[BEGIN Data for this task]

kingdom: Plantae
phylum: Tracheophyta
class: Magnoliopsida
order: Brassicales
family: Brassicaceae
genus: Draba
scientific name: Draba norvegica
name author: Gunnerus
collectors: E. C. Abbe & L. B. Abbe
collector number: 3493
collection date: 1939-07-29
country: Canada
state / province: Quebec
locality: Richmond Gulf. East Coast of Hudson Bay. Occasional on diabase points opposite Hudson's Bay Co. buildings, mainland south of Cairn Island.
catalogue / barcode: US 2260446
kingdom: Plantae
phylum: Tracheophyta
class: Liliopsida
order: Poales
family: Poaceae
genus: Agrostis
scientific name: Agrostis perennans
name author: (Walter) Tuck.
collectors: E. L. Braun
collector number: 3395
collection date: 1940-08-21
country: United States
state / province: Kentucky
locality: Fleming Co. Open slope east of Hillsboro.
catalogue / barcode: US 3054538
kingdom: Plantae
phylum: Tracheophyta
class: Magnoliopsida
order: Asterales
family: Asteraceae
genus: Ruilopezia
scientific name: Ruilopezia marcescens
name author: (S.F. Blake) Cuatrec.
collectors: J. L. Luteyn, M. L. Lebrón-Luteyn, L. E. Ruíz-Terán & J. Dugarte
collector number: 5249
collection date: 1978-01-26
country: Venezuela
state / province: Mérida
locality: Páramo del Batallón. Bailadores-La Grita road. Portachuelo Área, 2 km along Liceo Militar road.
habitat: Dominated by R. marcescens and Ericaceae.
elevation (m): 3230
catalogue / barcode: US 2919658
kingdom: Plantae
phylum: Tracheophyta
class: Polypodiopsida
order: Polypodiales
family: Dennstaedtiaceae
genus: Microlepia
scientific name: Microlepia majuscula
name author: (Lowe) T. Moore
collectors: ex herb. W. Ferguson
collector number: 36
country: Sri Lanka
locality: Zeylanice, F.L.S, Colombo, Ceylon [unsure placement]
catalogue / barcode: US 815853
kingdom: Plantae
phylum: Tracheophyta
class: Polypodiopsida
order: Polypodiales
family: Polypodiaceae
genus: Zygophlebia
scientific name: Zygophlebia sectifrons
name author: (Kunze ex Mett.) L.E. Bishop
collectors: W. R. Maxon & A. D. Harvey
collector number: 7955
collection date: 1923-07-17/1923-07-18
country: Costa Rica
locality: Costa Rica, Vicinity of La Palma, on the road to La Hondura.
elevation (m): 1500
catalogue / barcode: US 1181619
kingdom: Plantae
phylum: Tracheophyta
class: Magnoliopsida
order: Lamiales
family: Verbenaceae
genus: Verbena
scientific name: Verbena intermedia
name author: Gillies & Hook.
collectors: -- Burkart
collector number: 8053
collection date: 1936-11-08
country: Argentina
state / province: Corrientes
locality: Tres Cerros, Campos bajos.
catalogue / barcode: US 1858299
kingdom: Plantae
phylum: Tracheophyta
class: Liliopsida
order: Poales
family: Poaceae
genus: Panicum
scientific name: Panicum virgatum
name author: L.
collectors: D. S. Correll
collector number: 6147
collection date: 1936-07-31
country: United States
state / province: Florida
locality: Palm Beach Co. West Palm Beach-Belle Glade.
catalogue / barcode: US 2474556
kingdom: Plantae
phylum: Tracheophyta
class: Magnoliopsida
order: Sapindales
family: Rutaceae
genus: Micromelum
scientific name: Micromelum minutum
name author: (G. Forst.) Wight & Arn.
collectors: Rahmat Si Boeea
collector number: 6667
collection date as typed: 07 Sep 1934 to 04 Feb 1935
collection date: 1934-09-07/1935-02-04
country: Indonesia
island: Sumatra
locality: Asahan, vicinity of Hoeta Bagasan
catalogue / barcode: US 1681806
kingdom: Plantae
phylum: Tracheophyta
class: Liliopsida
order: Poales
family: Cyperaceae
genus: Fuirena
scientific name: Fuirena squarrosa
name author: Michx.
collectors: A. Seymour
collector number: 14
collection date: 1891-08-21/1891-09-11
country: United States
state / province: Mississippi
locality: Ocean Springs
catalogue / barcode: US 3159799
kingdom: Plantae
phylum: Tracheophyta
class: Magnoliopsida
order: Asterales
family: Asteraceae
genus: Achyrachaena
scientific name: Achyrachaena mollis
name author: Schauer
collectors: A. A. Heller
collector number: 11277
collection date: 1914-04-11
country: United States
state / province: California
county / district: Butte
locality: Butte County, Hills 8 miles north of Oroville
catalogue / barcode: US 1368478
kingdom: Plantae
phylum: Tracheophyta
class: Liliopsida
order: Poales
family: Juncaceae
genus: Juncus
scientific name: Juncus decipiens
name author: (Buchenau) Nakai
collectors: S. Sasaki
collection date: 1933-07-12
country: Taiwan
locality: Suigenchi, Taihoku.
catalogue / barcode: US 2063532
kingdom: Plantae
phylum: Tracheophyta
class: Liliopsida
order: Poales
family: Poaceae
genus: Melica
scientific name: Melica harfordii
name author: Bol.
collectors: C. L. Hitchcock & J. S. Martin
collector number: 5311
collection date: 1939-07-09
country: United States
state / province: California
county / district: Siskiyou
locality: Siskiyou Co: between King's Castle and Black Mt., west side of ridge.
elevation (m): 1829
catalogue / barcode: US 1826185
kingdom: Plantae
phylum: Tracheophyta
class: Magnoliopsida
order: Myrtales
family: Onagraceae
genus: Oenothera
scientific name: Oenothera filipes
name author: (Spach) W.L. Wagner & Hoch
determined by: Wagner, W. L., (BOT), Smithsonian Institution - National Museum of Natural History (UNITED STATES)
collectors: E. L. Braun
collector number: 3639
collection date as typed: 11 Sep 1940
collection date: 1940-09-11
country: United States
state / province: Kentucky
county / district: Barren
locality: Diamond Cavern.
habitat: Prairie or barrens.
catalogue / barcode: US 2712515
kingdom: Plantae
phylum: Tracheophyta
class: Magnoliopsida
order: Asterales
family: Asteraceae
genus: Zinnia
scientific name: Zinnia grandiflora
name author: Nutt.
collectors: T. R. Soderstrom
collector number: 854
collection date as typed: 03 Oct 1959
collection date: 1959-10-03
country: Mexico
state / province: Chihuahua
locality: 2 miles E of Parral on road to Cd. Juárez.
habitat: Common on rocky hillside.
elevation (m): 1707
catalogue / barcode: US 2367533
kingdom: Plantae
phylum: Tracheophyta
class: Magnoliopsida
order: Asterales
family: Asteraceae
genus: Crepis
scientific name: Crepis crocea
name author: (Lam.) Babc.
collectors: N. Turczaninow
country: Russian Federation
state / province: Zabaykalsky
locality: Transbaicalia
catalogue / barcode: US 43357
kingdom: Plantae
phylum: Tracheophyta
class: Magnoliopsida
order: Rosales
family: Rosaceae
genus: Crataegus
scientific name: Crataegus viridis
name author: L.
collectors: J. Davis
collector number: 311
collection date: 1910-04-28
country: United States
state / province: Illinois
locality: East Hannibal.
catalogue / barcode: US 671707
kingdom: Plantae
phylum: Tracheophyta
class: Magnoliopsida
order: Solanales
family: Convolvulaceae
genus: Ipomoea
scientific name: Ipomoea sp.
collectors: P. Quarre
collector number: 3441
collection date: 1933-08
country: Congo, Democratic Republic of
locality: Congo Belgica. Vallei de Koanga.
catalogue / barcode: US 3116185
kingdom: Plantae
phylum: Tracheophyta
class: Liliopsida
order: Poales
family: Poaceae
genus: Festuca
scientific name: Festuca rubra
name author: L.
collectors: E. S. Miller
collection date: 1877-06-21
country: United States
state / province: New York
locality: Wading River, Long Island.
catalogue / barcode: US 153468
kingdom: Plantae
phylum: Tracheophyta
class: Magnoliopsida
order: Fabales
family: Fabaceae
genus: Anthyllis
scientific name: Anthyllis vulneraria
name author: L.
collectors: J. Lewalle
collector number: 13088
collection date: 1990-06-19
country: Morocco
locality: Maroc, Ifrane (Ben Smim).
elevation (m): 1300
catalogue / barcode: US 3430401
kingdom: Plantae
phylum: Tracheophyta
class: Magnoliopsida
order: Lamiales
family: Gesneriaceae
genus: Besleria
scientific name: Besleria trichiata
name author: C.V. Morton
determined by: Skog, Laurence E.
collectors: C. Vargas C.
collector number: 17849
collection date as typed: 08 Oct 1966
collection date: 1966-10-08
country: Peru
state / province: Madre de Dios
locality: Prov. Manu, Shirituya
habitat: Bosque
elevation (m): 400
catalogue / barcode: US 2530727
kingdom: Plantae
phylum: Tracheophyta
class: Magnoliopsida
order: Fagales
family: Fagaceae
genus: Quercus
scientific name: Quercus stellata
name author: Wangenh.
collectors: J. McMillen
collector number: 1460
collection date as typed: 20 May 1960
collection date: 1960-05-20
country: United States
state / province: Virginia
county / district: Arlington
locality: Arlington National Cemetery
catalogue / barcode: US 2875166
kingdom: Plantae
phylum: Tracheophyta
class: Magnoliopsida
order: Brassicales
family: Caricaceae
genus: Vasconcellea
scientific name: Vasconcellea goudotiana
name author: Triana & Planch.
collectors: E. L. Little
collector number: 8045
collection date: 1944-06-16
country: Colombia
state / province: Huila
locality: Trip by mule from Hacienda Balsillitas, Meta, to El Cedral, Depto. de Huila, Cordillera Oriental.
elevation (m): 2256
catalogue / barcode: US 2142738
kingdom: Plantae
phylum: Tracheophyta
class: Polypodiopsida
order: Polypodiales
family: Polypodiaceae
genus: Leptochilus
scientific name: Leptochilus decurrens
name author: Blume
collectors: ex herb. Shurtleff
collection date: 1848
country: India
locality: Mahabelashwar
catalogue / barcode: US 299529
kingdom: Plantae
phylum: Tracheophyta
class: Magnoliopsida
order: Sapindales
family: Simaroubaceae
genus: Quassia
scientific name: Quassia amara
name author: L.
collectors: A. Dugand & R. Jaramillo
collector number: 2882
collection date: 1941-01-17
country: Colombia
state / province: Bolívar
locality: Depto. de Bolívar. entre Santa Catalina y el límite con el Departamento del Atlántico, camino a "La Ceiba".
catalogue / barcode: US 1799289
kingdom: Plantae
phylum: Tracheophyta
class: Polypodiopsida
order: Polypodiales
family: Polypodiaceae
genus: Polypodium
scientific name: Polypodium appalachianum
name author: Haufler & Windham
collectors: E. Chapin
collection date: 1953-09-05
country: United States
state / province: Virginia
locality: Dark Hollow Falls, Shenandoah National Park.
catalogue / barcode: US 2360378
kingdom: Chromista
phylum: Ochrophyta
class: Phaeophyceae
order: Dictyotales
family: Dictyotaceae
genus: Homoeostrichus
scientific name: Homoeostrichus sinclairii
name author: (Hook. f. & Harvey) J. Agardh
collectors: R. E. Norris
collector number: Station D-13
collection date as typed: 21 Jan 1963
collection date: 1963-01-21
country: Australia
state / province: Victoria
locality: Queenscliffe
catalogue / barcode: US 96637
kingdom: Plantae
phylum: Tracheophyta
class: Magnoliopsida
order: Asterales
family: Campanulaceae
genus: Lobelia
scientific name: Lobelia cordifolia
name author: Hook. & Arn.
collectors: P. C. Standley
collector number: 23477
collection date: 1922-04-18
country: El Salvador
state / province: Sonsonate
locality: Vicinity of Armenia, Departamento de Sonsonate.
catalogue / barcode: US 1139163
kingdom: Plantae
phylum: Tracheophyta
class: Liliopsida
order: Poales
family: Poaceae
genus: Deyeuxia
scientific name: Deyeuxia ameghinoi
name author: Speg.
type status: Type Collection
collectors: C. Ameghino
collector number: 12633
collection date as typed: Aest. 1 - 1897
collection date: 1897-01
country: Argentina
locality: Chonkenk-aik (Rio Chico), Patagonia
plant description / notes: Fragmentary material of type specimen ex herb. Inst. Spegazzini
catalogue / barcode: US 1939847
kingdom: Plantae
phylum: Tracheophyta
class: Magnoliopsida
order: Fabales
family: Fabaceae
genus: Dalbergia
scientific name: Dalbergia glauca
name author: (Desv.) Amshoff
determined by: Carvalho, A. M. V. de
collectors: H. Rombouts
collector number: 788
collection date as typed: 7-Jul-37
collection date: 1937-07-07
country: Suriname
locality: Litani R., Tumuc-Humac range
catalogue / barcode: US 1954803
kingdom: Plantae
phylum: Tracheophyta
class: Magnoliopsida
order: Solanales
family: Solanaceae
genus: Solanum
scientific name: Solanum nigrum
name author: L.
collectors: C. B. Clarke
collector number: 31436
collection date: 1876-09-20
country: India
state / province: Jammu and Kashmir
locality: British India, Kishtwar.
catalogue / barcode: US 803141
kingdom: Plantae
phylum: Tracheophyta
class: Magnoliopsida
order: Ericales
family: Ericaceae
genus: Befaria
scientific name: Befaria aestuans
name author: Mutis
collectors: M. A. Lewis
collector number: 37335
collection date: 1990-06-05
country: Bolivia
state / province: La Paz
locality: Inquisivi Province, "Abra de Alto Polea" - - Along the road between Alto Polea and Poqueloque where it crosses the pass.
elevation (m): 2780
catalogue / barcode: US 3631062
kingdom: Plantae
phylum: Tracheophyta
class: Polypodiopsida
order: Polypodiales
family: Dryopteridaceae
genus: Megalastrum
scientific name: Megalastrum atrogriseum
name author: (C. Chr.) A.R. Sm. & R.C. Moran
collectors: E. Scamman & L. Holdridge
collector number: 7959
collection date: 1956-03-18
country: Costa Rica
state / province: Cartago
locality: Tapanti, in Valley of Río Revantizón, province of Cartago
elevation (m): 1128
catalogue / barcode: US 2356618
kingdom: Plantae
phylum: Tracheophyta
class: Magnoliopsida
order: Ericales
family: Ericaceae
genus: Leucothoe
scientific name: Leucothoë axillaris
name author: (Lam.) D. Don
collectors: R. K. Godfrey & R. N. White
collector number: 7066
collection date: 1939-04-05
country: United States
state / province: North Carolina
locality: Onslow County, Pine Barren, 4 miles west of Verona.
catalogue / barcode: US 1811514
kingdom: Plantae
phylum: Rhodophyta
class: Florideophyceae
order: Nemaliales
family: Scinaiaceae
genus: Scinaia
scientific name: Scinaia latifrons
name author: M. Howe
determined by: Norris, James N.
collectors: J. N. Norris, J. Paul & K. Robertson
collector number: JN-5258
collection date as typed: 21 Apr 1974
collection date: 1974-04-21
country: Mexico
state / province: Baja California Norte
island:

[END Data for this task]

— What is expected —
Reproduce the data word for word, from the very first line down to and including the line that contains "scientific name: Ruilopezia marcescens".

— Solution for this problem —
kingdom: Plantae
phylum: Tracheophyta
class: Magnoliopsida
order: Brassicales
family: Brassicaceae
genus: Draba
scientific name: Draba norvegica
name author: Gunnerus
collectors: E. C. Abbe & L. B. Abbe
collector number: 3493
collection date: 1939-07-29
country: Canada
state / province: Quebec
locality: Richmond Gulf. East Coast of Hudson Bay. Occasional on diabase points opposite Hudson's Bay Co. buildings, mainland south of Cairn Island.
catalogue / barcode: US 2260446
kingdom: Plantae
phylum: Tracheophyta
class: Liliopsida
order: Poales
family: Poaceae
genus: Agrostis
scientific name: Agrostis perennans
name author: (Walter) Tuck.
collectors: E. L. Braun
collector number: 3395
collection date: 1940-08-21
country: United States
state / province: Kentucky
locality: Fleming Co. Open slope east of Hillsboro.
catalogue / barcode: US 3054538
kingdom: Plantae
phylum: Tracheophyta
class: Magnoliopsida
order: Asterales
family: Asteraceae
genus: Ruilopezia
scientific name: Ruilopezia marcescens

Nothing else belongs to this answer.